Por isso, o II Concílio do Vaticano quis reconhecer a elevada colaboração com a graça divina que as mulheres são chamadas a dar, para a instauração do Reino de Deus na terra, e, ao exaltar a grandeza da sua missão, não duvida em convidá-las igualmente a cooperarem « para que a humanidade não decaia», « para reconciliar os homens com a vida », « para salvar a paz no mundo » (II Concílio do Vaticano, Mensagem às mulheres).

Em segundo lugar, não queremos silenciar o facto que Santa Teresa era espanhola e que a Espanha a considera, com razão, como uma das suas maiores glórias. Na sua personalidade podemos apreciar as características da sua pátria: a fortaleza de espírito, a profundidade de sentimentos, a sinceridade de coração e o amor à Igreja. A sua figura surgiu numa época gloriosa de santos e de mestres, que caracterizaram o seu tempo com o desenvolvimento da espiritualidade. Teresa ouviu-os com a humildade de uma discípula e, ao mesmo tempo, soube julgá-los com a perspicácia de uma grande mestra de vida espiritual, e, como tal, estes consideraram-na.

Por outro lado, dentro e fora das fronteiras da pátria, agitava-se com violência a tempestade da Reforma, lançando os filhos da Igreja uns contra os outros. Santa Teresa, por causa do seu amor à verdade e da sua intimidade com o Divino Mestre, teve que sofrer amarguras e incompreensões de toda a espécie, e o seu espírito não sabia conservar a paz diante da ruptura da unidade. « Sofri muito — escreveu — e, como se pudesse ou fosse alguma coisa, chorava diante do Senhor, suplicando que remediasse tantos males » (Camino de perfección, c. 1, n. 2, em: BAC, 1962, n. 185).

Este seu sentir com a Igreja, provado na dor que ela sentia ao ver a dispersão das forças, levou-a a reagir com o seu carácter castelhano cheio de vigor, no anseio por edificar o Reino de Deus. E, assim, decidiu-se a penetrar no mundo que a circundava, com uma visão reformadora, para imprimir nele um sentido, uma harmonia e uma alma cristã.

Cinco séculos depois, Santa Teresa de Ávila continua a deixar o exemplo da sua missão espiritual, da nobreza do seu coração, sequioso de catolicidade, do seu amor, despojado de todo o afecto terreno para dar-se totalmente à Igreja. Antes do seu último respiro, ela pôde dizer, como epílogo de toda a sua vida: «Finalmente sou filha da Igreja!».

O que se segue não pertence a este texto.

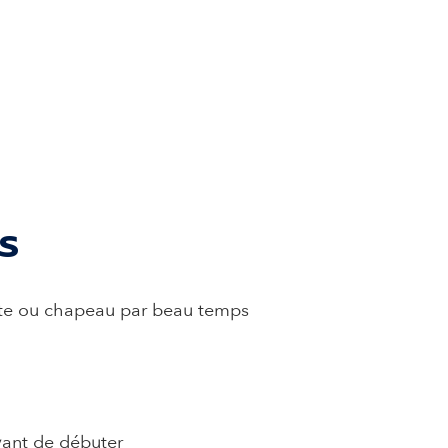
 onglet)
s
ette ou chapeau par beau temps
avant de débuter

Queremos ver, nesta expressão, que é presságio e prelúdio da glória dos Santos para Teresa de Jesus, a herança espiritual legada a toda a Espanha. Queremos ver também um convite a todos nós, para fazermos eco à sua voz e para a transformar em programa de vida a fim de poder repetir com ela: somos filhos da Igreja.